We really do have a problem on college campuses right now in terms of diversity of opinion. Again I want a healthy mix of left and right on campus. I don’t want an over abundance of right wing students and profs either. That would be terrible. Both sides are necessary to have interesting dialog. We don’t get much of that now on most campuses.

Here is an incident that might provide a clue. Last year’s student body president helped others (including non-students I believe) get into a secure building during a protest. He was charged with creating an unsafe condition, and faced the threat of not being able to graduate:

https://www.nytimes.com/2016/06/11/us/student-body-president-can-graduate-university-of-chicago-says.html

I am sure current students can describe the incident in more detail, but from an outsider’s perspective, it seems that the administration struck the right balance.
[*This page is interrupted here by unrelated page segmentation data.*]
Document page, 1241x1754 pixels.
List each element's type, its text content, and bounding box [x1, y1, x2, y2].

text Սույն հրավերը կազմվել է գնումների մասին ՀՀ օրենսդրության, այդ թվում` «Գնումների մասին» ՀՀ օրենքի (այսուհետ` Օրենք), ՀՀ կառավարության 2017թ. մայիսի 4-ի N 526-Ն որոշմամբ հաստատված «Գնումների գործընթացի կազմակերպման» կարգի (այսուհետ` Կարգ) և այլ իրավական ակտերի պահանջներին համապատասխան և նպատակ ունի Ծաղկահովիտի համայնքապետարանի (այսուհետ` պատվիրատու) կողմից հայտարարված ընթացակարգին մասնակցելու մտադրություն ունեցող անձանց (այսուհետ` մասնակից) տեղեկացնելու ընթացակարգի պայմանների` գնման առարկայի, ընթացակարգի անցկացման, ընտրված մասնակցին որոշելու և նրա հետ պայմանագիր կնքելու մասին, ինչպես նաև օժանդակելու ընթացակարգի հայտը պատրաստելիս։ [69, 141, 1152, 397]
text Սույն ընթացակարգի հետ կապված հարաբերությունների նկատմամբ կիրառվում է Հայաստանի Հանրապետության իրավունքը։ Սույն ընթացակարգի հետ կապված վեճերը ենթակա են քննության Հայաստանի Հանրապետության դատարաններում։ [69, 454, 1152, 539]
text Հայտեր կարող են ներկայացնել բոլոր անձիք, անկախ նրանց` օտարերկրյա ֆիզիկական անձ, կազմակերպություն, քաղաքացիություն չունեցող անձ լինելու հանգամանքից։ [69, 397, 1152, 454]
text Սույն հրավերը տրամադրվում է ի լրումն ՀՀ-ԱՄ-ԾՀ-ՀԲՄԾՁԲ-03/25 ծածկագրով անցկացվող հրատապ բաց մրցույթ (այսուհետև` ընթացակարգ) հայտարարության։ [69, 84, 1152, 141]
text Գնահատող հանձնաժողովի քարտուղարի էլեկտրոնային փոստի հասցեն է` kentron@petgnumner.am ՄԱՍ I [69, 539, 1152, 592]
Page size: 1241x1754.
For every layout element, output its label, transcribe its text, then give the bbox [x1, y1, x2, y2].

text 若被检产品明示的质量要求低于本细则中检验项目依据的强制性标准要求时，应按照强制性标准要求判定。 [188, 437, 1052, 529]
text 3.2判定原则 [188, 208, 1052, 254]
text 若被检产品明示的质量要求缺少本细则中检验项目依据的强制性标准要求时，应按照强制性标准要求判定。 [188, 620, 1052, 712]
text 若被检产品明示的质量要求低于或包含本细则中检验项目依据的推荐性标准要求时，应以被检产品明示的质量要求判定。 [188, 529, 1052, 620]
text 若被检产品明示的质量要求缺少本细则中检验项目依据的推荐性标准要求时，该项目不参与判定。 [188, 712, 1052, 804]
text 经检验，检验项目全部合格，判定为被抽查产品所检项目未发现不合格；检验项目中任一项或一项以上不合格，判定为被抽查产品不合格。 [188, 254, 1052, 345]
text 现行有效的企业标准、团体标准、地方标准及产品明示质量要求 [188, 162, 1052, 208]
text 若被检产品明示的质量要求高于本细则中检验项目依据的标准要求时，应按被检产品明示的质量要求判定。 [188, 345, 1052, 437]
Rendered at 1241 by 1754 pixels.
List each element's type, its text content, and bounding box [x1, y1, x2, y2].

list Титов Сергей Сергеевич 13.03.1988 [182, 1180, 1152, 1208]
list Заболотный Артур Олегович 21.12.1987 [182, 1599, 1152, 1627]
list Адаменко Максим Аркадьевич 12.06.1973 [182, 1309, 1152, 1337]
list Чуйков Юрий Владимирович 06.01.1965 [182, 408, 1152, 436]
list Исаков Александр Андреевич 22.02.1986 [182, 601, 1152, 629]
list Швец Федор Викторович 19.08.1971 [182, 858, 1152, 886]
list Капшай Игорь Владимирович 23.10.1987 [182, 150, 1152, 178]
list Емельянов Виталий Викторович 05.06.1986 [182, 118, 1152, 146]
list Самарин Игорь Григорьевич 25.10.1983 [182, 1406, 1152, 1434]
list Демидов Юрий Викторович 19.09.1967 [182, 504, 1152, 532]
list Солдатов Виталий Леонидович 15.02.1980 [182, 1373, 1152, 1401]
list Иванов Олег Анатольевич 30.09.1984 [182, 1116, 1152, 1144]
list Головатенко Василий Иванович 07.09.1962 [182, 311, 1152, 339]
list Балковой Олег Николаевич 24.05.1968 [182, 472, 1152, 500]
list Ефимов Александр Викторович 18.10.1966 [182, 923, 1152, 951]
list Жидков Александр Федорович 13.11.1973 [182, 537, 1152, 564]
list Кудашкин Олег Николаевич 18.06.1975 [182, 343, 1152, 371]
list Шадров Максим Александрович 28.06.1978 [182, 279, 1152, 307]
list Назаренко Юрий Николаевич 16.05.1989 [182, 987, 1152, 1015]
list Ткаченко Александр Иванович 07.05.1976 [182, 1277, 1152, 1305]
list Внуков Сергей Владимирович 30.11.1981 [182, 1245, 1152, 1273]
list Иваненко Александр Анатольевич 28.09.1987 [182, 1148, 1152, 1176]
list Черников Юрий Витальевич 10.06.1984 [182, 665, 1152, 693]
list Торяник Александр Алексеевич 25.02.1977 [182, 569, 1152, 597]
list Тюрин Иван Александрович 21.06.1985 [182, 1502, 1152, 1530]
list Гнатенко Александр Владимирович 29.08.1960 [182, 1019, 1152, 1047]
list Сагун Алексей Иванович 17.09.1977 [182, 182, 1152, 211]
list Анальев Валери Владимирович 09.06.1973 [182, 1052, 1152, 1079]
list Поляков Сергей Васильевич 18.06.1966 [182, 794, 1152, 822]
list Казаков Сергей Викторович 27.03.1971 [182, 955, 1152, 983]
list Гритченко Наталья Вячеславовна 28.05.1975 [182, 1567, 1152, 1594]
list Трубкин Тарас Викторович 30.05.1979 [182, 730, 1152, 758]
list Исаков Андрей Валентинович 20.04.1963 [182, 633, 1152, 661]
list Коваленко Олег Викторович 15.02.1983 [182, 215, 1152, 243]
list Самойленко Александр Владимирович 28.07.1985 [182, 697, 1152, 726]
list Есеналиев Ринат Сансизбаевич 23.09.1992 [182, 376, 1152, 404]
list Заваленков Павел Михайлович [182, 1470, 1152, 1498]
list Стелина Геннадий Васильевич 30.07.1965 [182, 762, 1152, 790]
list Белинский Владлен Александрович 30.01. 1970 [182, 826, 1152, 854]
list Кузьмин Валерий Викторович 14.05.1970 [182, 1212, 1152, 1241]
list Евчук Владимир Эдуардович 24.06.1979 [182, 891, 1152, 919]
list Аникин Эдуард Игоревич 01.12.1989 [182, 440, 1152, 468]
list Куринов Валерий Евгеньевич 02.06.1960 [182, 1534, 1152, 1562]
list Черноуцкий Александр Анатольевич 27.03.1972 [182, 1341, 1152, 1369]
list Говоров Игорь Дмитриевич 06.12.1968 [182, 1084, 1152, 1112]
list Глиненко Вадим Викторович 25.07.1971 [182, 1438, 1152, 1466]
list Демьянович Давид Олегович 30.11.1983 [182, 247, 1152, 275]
They put the fear of expulsion into the student, demanded he behave the rest of the time, but ultimately did let him graduate.

@hebegebe One of these days, they are going to have to followup with a disciplinary action that has some teeth to make students realize that they can’t do such things. Prosecution of outsiders, expulsion, suspensions and other sanctions against disruptive students must happen to prevent incidents like the one where “a bunch of idiots just barged into a dining hall one day and walked on the tables yelling while other students were eating their food”

If they don’t make an example of some kid, the message will not get through

@denydenzig - Yep - because the next student body pres. knows that being entrusted with keys to the building won’t result in expulsion should he/she violate that trust. What’s to prevent this from happening again, given the outcome last time? If they expel the next student, the University looks capricious.

Perhaps occupying the admin. building on the eve of graduation can become a beloved tradition.

@JBStillFlying Great point. Although, my guess is that folks who will think the University is capricious if they expel a student, already think the University is run by “Trump” :slight_smile:

Anway, even if they don’t expel, I hope they at least suspend disruptive kids and remove them from campus for a few quarters and let them ponder their behavior.

Just as a reminder and for comparison purposes, the two-week occupation of 1969 resulted in 42 expulsions and many, many more suspensions. However, no wiki page exists, probably because the administration turned the whole thing into a non-event by doling out real consequences.

Actually the thing that struck me about that incident was that at every university I’m familiar with, admin buildings (at least the ones that house the offices of the President/Deans/Provosts) are unlocked and accessible to students during regular business hours. A university president should be willing and able to engage constructively with students over grievances. And grievances escalate when administrators aren’t accessible and responsive. Responsive doesn’t have to mean caving to student demands, but it does mean listening, considering, problem-solving, explaining. Not locking people out.